Exercise instructions: Please tally the lines of the records below that contain the string "Project", with case counting, and reply with the number alone.

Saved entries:
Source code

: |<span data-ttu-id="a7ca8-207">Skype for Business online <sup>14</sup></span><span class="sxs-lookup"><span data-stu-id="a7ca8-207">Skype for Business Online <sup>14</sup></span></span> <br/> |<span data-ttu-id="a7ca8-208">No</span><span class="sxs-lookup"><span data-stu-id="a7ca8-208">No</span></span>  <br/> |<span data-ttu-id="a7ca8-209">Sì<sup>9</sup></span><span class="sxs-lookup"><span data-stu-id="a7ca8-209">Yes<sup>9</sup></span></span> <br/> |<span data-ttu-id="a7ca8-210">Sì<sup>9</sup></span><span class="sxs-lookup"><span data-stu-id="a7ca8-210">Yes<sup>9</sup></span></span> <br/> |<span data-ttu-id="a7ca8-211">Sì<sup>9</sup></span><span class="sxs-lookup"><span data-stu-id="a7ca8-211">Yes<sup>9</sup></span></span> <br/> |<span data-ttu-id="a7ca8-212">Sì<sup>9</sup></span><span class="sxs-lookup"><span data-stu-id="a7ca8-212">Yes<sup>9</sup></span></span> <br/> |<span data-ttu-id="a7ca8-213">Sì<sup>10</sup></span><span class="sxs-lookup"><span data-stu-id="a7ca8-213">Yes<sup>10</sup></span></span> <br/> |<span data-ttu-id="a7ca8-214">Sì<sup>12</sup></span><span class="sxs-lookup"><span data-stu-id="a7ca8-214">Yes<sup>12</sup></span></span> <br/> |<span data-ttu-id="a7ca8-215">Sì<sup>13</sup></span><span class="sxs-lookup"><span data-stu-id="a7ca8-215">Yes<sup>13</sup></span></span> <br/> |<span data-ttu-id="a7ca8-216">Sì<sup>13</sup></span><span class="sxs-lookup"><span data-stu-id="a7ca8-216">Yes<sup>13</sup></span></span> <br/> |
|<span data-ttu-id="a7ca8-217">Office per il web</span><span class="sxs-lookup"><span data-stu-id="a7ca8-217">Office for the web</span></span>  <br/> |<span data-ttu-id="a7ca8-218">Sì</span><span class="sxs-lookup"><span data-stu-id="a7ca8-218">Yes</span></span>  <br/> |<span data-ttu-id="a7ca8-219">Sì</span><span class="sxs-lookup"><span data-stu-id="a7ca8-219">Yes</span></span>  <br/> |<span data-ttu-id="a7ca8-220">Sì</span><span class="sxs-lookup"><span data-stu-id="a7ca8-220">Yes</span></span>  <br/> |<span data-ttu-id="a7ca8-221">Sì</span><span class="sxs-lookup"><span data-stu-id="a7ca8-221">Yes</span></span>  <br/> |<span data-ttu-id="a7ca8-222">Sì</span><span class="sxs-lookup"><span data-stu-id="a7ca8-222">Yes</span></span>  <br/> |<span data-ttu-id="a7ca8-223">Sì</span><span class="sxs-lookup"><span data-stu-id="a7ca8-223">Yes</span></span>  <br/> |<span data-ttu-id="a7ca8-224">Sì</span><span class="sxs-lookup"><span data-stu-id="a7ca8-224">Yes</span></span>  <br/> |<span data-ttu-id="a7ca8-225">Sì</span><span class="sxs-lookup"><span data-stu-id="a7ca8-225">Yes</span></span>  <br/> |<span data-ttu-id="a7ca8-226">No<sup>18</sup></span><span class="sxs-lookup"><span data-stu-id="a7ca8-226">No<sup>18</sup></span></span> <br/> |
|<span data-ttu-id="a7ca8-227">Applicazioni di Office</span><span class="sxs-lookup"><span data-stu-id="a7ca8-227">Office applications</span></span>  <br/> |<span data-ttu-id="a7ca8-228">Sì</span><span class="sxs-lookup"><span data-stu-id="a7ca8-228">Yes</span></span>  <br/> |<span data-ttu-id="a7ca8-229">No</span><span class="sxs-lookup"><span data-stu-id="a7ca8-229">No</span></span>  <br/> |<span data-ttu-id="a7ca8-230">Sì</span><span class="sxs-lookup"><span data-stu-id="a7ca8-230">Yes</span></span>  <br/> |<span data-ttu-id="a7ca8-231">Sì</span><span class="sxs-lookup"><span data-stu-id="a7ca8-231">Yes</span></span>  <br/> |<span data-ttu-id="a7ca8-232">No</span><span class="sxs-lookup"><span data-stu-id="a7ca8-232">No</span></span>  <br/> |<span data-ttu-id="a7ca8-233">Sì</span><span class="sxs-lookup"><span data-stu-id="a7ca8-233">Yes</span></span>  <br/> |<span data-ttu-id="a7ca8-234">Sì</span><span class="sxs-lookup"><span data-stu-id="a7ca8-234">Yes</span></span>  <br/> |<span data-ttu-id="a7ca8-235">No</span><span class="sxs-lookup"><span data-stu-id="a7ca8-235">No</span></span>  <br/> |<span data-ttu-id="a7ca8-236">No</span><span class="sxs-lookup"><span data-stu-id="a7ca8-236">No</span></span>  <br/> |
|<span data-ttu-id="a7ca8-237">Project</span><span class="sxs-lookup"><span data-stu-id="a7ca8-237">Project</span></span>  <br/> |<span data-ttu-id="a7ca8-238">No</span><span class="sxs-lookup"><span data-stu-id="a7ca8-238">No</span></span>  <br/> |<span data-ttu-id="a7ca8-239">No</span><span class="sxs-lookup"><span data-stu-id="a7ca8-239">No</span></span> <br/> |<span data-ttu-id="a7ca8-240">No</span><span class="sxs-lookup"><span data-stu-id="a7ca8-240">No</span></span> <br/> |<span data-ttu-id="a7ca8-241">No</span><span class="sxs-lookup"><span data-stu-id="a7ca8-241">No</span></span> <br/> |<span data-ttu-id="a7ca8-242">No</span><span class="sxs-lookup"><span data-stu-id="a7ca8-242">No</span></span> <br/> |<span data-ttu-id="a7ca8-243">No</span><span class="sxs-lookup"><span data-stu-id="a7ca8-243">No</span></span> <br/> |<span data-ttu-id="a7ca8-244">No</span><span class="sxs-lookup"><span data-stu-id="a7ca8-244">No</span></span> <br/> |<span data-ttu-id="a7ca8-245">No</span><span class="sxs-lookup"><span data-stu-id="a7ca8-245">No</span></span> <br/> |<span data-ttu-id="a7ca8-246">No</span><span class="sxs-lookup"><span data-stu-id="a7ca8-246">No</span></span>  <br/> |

Exercise solution: 1